WHAT YOU ARE ASKED TO DO
Wherever a line holds the word "Jason", copy that line from the data.

Dataset records
<<<<
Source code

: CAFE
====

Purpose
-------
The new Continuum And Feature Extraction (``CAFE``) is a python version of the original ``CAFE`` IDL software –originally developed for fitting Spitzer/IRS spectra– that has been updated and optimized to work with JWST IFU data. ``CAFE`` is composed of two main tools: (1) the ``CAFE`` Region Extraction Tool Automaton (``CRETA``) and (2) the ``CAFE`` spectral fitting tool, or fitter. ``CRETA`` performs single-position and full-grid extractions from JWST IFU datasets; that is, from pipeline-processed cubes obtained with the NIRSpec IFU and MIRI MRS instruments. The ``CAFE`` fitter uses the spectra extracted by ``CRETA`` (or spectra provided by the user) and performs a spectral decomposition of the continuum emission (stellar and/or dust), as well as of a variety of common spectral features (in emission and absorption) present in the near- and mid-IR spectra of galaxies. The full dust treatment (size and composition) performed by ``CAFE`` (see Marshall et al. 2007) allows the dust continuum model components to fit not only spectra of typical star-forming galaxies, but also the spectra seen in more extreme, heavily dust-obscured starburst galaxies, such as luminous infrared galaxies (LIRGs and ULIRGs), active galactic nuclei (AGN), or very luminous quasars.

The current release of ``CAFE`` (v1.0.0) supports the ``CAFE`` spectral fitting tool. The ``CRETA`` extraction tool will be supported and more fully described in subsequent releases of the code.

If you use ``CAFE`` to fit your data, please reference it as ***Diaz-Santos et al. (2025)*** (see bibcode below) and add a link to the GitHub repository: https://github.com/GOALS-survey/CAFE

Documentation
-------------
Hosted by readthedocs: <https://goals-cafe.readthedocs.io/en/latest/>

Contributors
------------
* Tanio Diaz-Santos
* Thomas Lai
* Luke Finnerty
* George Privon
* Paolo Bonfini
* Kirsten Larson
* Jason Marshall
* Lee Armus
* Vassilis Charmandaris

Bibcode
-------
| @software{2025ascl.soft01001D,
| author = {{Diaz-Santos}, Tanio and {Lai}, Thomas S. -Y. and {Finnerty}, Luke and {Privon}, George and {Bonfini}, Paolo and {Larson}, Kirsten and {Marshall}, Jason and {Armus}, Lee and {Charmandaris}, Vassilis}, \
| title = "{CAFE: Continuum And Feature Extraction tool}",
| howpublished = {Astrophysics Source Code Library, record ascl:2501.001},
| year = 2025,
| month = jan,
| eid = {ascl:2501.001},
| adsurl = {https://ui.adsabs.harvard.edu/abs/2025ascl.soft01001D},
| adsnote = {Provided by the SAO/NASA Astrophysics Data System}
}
>>>>
RESULT
* Jason Marshall
| author = {{Diaz-Santos}, Tanio and {Lai}, Thomas S. -Y. and {Finnerty}, Luke and {Privon}, George and {Bonfini}, Paolo and {Larson}, Kirsten and {Marshall}, Jason and {Armus}, Lee and {Charmandaris}, Vassilis}, \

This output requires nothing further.